Il nuovo regolamento per la TaRi della città di Villa San Giovanni, approvato con delibera di consiglio comunale del 25 giugno 2021 presenta un articolo in più, l’articolo 26 che, praticamente, comprende una norma di Stato che permette alle utenze non domestiche che possono conferire al di fuori del Servizio Pubblico i propri rifiuti urbani previa dimostrazione di averli avviati a recupero mediante attestazione rilasciata dal soggetto che effettua attività di recupero dei rifiuti stessi. Le utenze non domestiche che provvedono in autonomia direttamente o tramite i soggetti abilitati diversi dal gestore servizio pubblico e nel rispetto delle vigenti disposizioni normative al recupero stesso sono escluse dalla corresponsione della parte variabile della tassa riferite alle specifiche superfici oggetto di tassazione e per tali superfici sono tenuti alla corresponsione della sola parte fissa per utenze non domestiche di cui, il comma 2, la scelta di avvalersi di operatori privati diversi dal gestore servizio pubblico deve essere effettuato per un periodo non inferiore a 5 anni, salva la possibilità per il gestore del Servizio Pubblico dietro richiesta di utenza non domestica di riprendere la dotazione del servizio anche prima della scadenza quinquennale.

TaRi Villa San Giovanni.

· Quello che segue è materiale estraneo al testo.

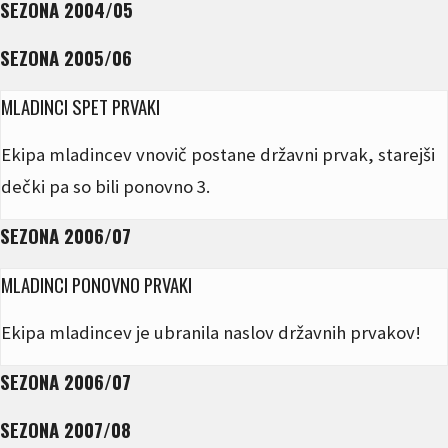
SEZONA 2004/05
SEZONA 2005/06
MLADINCI SPET PRVAKI
Ekipa mladincev vnovič postane državni prvak, starejši
dečki pa so bili ponovno 3.
SEZONA 2006/07
MLADINCI PONOVNO PRVAKI
Ekipa mladincev je ubranila naslov državnih prvakov!
SEZONA 2006/07
SEZONA 2007/08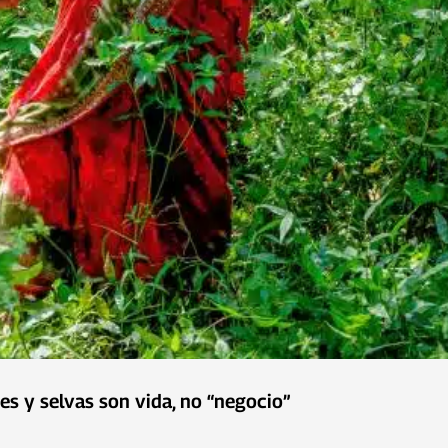
es y selvas son vida, no “negocio”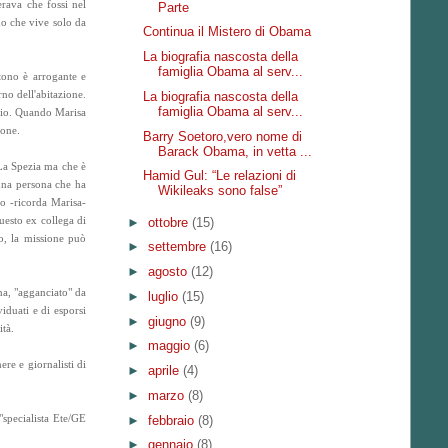
erava che fossi nel
Parte
no che vive solo da
Continua il Mistero di Obama
La biografia nascosta della
famiglia Obama al serv...
tono è arrogante e
rno dell'abitazione.
La biografia nascosta della
famiglia Obama al serv...
izio. Quando Marisa
ione.
Barry Soetoro,vero nome di
Barack Obama, in vetta ...
 La Spezia ma che è
Hamid Gul: “Le relazioni di
i una persona che ha
Wikileaks sono false”
to -ricorda Marisa-
uesto ex collega di
►
ottobre
(15)
o, la missione può
►
settembre
(16)
►
agosto
(12)
ina, "agganciato" da
►
luglio
(15)
viduati e di esporsi
►
giugno
(9)
ità.
►
maggio
(6)
re e giornalisti di
►
aprile
(4)
►
marzo
(8)
"specialista Ete/GE
►
febbraio
(8)
►
gennaio
(8)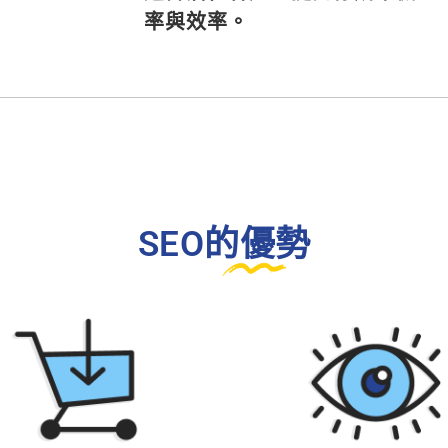
率與效率。
SEO的優勢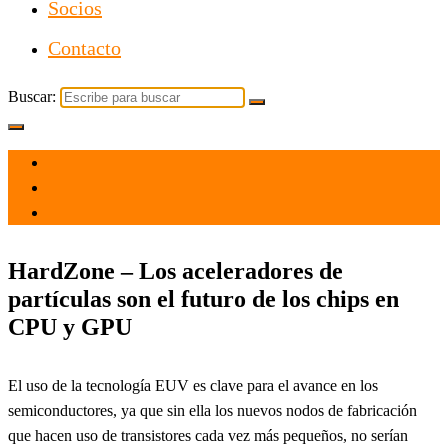
Socios
Contacto
Buscar:
el 14 Oct 2021
por
Tecnología
HardZone – Los aceleradores de
partículas son el futuro de los chips en
CPU y GPU
El uso de la tecnología EUV es clave para el avance en los
semiconductores, ya que sin ella los nuevos nodos de fabricación
que hacen uso de transistores cada vez más pequeños, no serían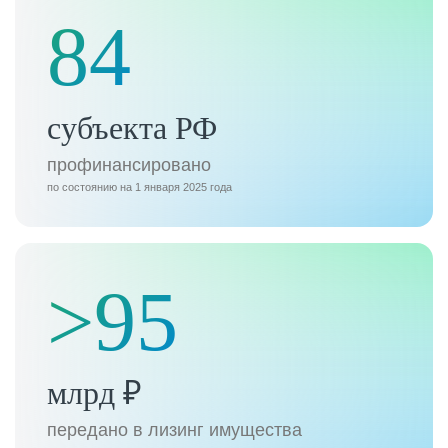
84
субъекта РФ
профинансировано
по состоянию на 1 января 2025 года
>95
млрд ₽
передано в лизинг имущества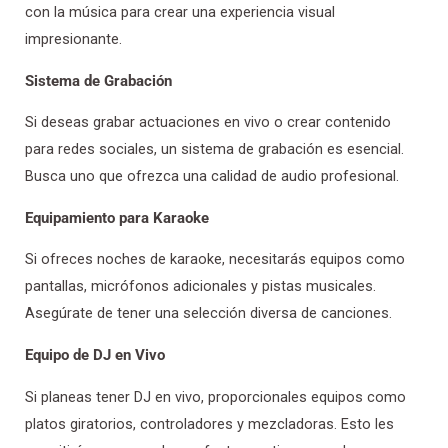
con la música para crear una experiencia visual
impresionante.
Sistema de Grabación
Si deseas grabar actuaciones en vivo o crear contenido
para redes sociales, un sistema de grabación es esencial.
Busca uno que ofrezca una calidad de audio profesional.
Equipamiento para Karaoke
Si ofreces noches de karaoke, necesitarás equipos como
pantallas, micrófonos adicionales y pistas musicales.
Asegúrate de tener una selección diversa de canciones.
Equipo de DJ en Vivo
Si planeas tener DJ en vivo, proporcionales equipos como
platos giratorios, controladores y mezcladoras. Esto les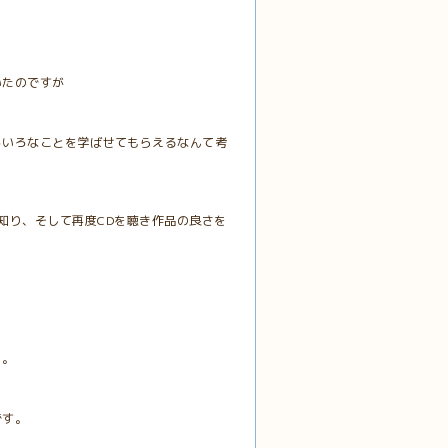
いたのですが
ろいろなことを学ばせてもらえるなんて考
知り、そして再度CDを聴き作品の良さを
く。
です。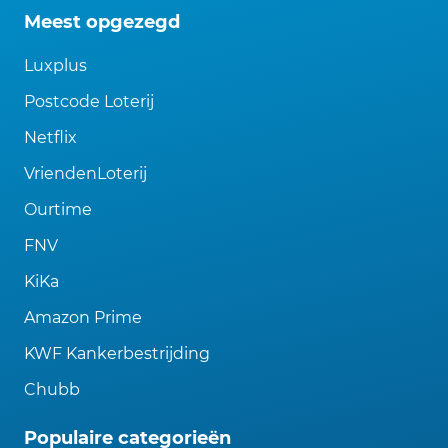
Meest opgezegd
Luxplus
Postcode Loterij
Netflix
VriendenLoterij
Ourtime
FNV
KiKa
Amazon Prime
KWF Kankerbestrijding
Chubb
Populaire categorieën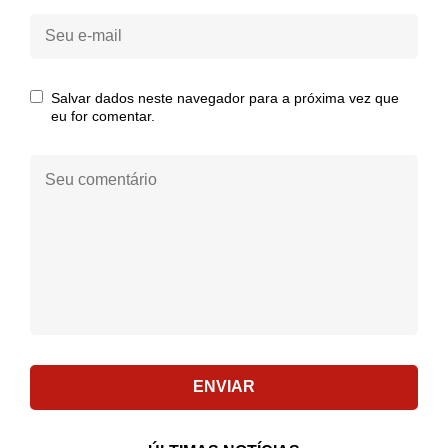
Seu
e-
mail:
Salvar dados neste navegador para a próxima vez que
eu for comentar.
Seu
comentário:
ENVIAR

Il nuovo regolamento permette il conferimento al di fuori del Servizio Pubblico
Per consentire la corretta programmazione dei servizi pubblici le utenze non domestiche che intendono avvalersi della facoltà di cui all’articolo 26 comma 1, del presente regolamento e conferire al recupero al di fuori al servizio pubblico totalità dei prodotti rifiuti urbani, devono darne comunicazione preventiva al comune entro il 30 giugno di ciascun anno con effetti a decorrere dal primo gennaio dell’anno successivo, limitatamente anno 2021, la comunicazione doveva essere presentata entro il 31 maggio con effetto a decorrere dal primo gennaio logicamente le ditte e le imprese attraverso devono comunicare al comune il contratto la fattura per dare evidenza di questo servizio esterno. La mancata presentazione della comunicazione dei recupero autonomo entro il 31 maggio e per solo 2021 e 31 maggio e 30 giugno di ogni anno è da intendersi, quale scelta all’utenza non domestica, di avvalersi del servizio pubblico. Il comune ricevuta la comunicazione ne dà notizia al gestore del servizio dei rifiuti e attiva il distacco del servizio pubblico.